In the shadows: Californians need to take better care of long-term disabled. And the people who take care of them.
As Californians get older, lawmaker deals compromise health care for the elderly and disabled—and screw over workers
Late last year, the Obama administration decreed that overtime protections should be extended to home-care workers, the people who do the critical work of tending to the elderly and disabled.
But California Gov. Jerry Brown said the state’s In-Home Supportive Services Program—which provides money for low-income residents to hire their own caregivers—couldn’t afford to pay overtime. Brown decided to prohibit IHSS workers from working more than 40 hours a week. The policy was unrealistic, of course: Caring for someone with advanced Alzheimer’s disease or severe disabilities is no 9-to-5 gig.
Brown eventually cut a deal with labor groups and the Democratic Legislature—agreeing to overtime with some strict caps. And, as it stands now, some home-care workers could actually lose income under the new overtime rules. The deal will also cut the total number of hours of care available to each IHSS recipient by about 7 percent.
The IHSS fight is one example of the difficult choices facing California as the population ages and increasingly strains the system of long-term health care for the elderly and disabled.
IHSS providers do it all, cooking, cleaning, bathing and personal care, even medical care. The program helps people stay in their homes instead of institutions. And it also allows family members to receive some income for providing care, which can be good for the care recipient and can help make up for the hours and employment opportunities that family members often give up to become caregivers. California was the first state in the country to adopt this model and has since been emulated in other states.

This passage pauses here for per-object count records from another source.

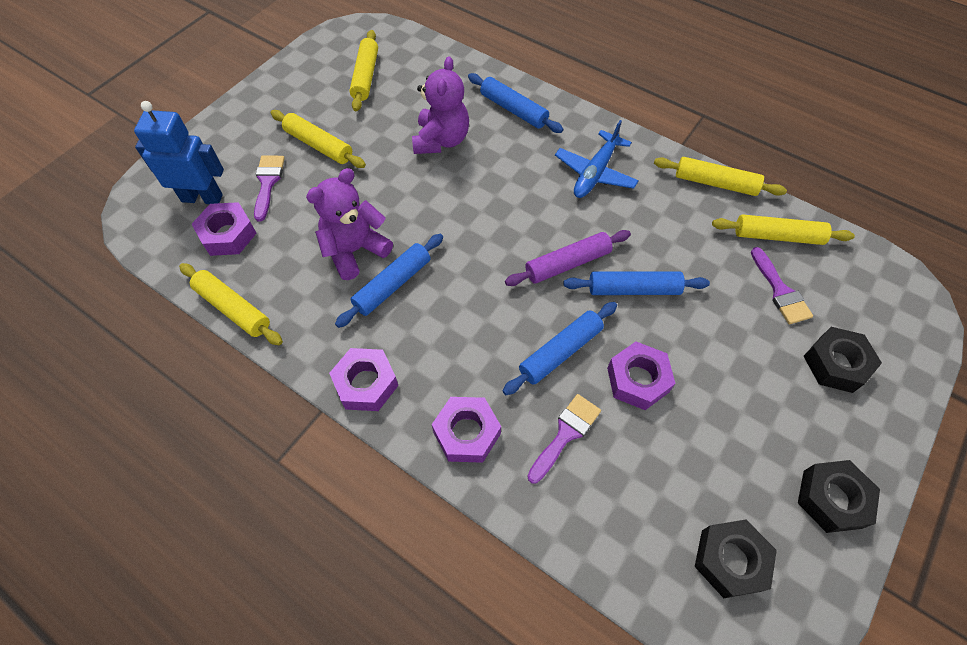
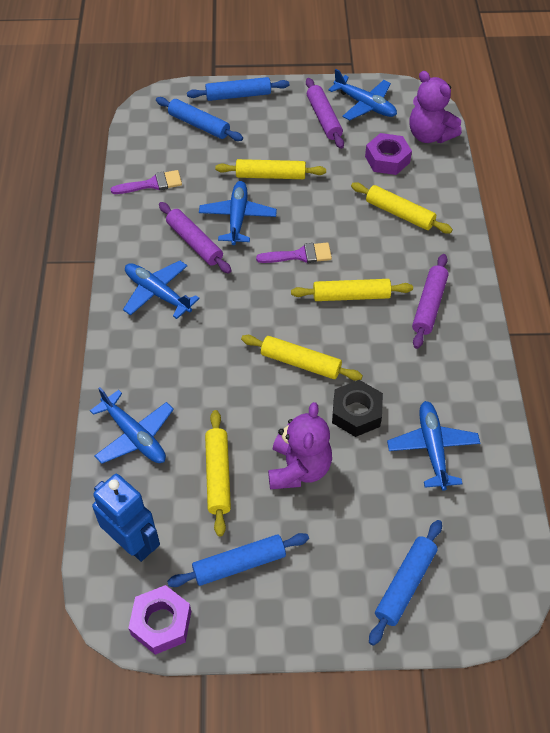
black nut: [695,519,777,598] [798,460,880,533] [804,327,882,393] = 3 -> [332,380,383,437] = 1
blue plane: [555,120,639,198] = 1 -> [90,387,174,464] [123,261,200,319] [199,181,277,245] [328,69,397,121] [387,401,480,491] = 5
purple brush: [254,156,285,221] [527,394,601,484] [751,247,813,324] = 3 -> [111,170,182,194] [256,242,332,263] = 2
purple nut: [192,202,257,256] [329,348,398,411] [432,397,501,463] [607,342,676,410] = 4 -> [128,585,191,655] [365,133,412,175] = 2
purple rolling pin: [505,230,631,286] = 1 -> [159,202,231,274] [306,78,344,149] [412,254,449,349] = 3

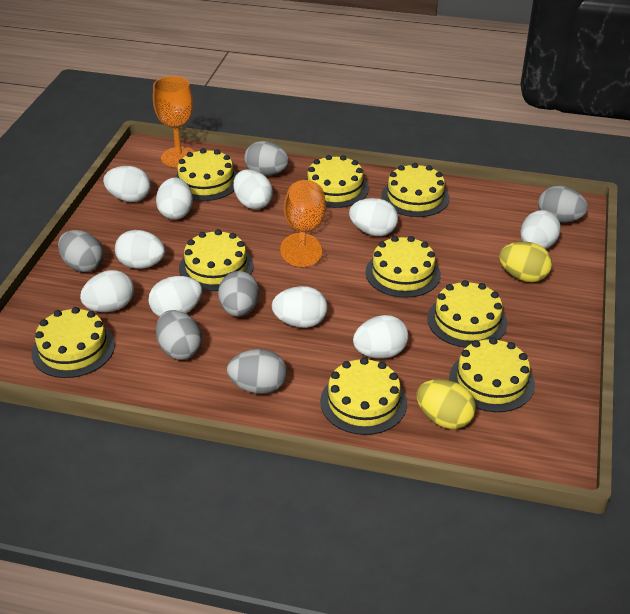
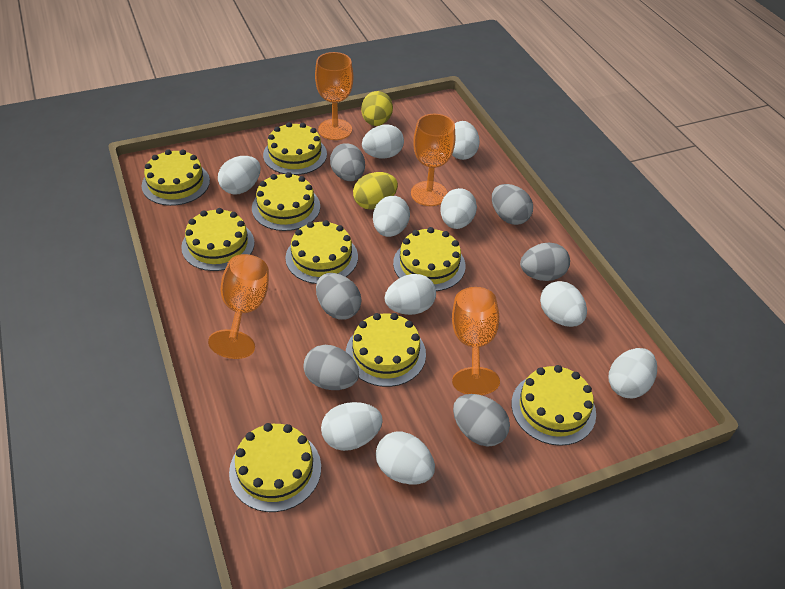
orange goblet: [153,76,195,167] [280,180,326,267] = 2 -> [208,254,269,359] [315,52,353,140] [411,114,455,206] [452,287,500,395] = 4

Loretta Jackson is one of California’s IHSS family caregivers. She spends much of her day caring for her 71-year-old dad, who has dementia, and her sister, who had a stroke back in 1999 and is partially paralyzed and speech impaired. Both live with her and her husband and children.
In Sacramento County, IHSS pays her about $11 an hour for the care she provides. But since the state now caps her hours at 66 per week, “We’re going to lose about half our income,” Jackson explained.
The family could bring another caregiver into the house to round out the rest of the hours her dad and sister qualify for, but her dad’s dementia means he can get extremely agitated, even violent at times, and Jackson doesn’t trust him with strangers. And much of the income that Jackson gets paid goes back into paying for food and shelter and clothing and medical care for her sister and dad.
Jackson fought alongside the SEIU-United Healthcare Workers West for overtime pay. She met with legislators and gave passionate testimony at state budget hearings. “I thought we won. But we didn’t,” she says now.
Ben Tracey, an organizer with SEIU-UHW, says about 20 percent of the state’s 350,000 IHSS workers will do better under the new rules. The large majority won’t be affected. Then, about 2,500 or so will actually be hurt by the rules as they stand now. But Tracey also says there’s a fix in the works to keep that group of people like Jackson from losing out. But the deal isn’t done yet. “Until they see it in writing, people are understandably upset and fearful,” Tracey says.
Meanwhile, the 7 percent cut in hours will affect all IHSS clients. And it will hurt the often poor, predominantly female workforce that cares for them, says Geoff Hoffman, with the UCLA Fielding School of Public Health. He says these people, family caregivers and nonfamily home-care workers, constitute a “shadow workforce”—underpaid, unseen, doing health-care work that would be tremendously expensive in an institutional setting. “Women in particular are really getting hosed in this shadow workforce,” says Hoffman.
His research shows that about a third of home-care workers are “food insecure,” a third are themselves uninsured. Family caregivers in general are more likely to be stressed out and to neglect their own health.
While Hoffman too sees the overtime rules as a win—“it’s recognition that this work clearly is work”—he worries about the other cuts, and the low pay, high-stress jobs that caregivers do. “This is not making widgets, where you can just switch one person for another. It’s about trust.”
“I think the governor’s guys are thinking, ’Well, we’ll cut a few hours, no big deal.’” But that misses the bigger picture, says Hoffman. California has a huge baby boomer population, all entering retirement age. Without better policies, the burden on the shadow workforce—underpaid, overworked and vulnerable—will grow heavier.
“We need to take care of the long-term disabled, and we need to take care of the people who are taking care of them. Right now, the system isn’t really working for either of them.”